Idempotency, because filesystem events lie. watchdog fires multiple times for one file; a file can land in both the local watched folder and the Drive poller. The pipeline dedupes on (path, size) in a 30-second window and waits for file size to stabilize across two samples before processing. Partial failures leave the source in watched/ for retry; written takeaways carry a UUID comment for future cross-run dedupe.

Confidence as a feature, not a bug. Takeaways below 0.6 don’t get force-filed somewhere wrong. They’re logged as unrouted_takeaway with the top-3 near-misses, so a human can jq the JSONL and review what didn’t route instead of trusting silent mis-filing.

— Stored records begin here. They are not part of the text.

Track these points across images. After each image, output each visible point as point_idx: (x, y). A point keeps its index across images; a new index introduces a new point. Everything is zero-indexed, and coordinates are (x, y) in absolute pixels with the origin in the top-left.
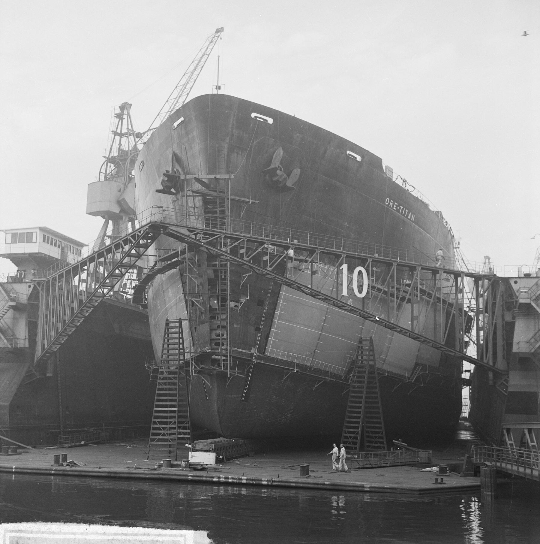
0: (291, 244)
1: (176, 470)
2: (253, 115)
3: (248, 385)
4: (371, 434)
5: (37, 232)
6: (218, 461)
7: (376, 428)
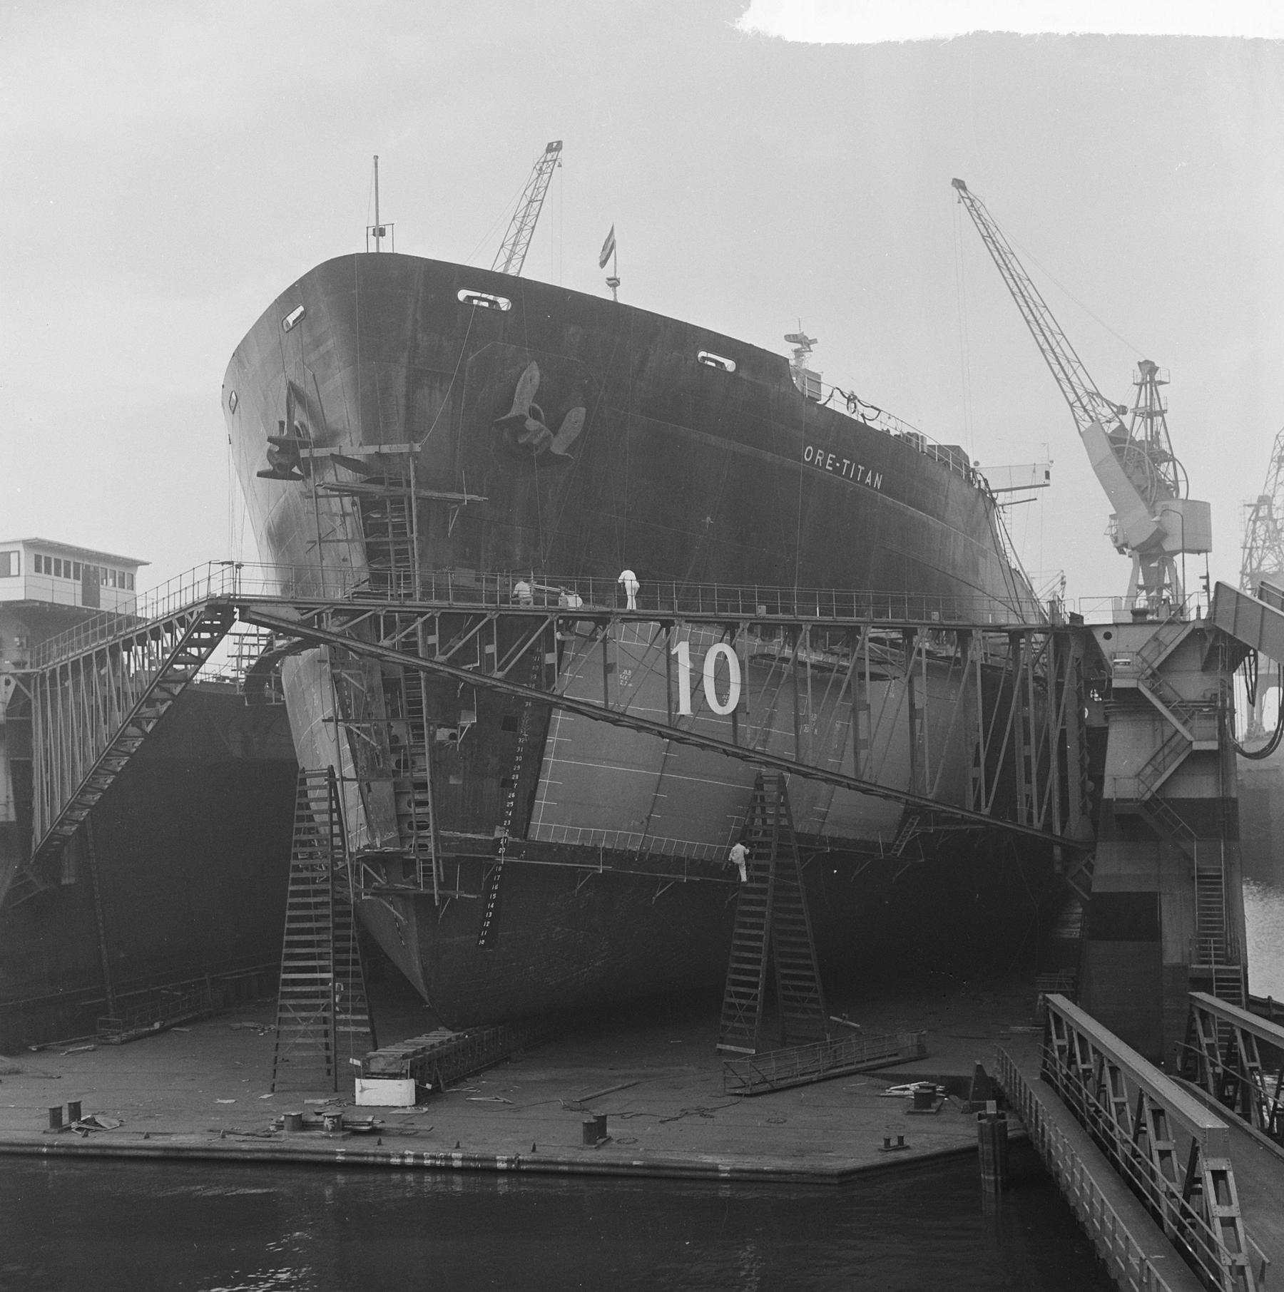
0: (549, 612)
1: (312, 1138)
2: (462, 295)
3: (491, 910)
4: (792, 993)
5: (19, 552)
6: (422, 1097)
7: (801, 978)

Thread safety nobody would notice until it corrupted data. googleapiclient and httplib2 aren’t thread-safe, and the filesystem watcher + Drive poller run concurrently. Every Drive call is serialized behind a single RLock. The kind of bug that doesn’t show up in a demo and absolutely shows up in production.

Why it matters

This is the difference between “we think users want X” and “here are 14 dated, sourced takeaways from real calls saying they want X.” For a PM, evidence that’s automatically captured and correctly filed is leverage in every roadmap argument. The ROI is concrete: 15–30 minutes of manual extraction-and-filing per meeting, eliminated, across every meeting, forever — plus the evidence that previously evaporated now compounding in one searchable place.

Key metrics

Time saved per meeting — ~20 min of manual extraction/filing replaced by <2 min of mostly-API-wait.
Coverage — % of meetings that land as filed evidence vs. lost to Slack.
Filing accuracy — sampled audit of routed takeaways landing in the correct folder; track by confidence band.
Unrouted rate — % of takeaways below 0.6. Rising = the feature index or blurbs need attention.
Cache hit rate — cache_read_input_tokens in routing logs. Zero means caching isn’t firing and cost is wrong.
Sub-folder creation rate — emergent product structure forming per month.

Why it works

Three decisions make it durable: the three-phase split (route everything → threshold + dedupe → write) is what lets structure emerge instead of requiring pre-built folders; the confidence threshold makes “I’m not sure” a logged, reviewable outcome instead of a silent error; and everything — every transcription, route, write, and near-miss — emits structured JSONL, so the autonomous system is fully auditable after the fact. It’s not “AI files my notes.” It’s an autonomous pipeline engineered to fail safely.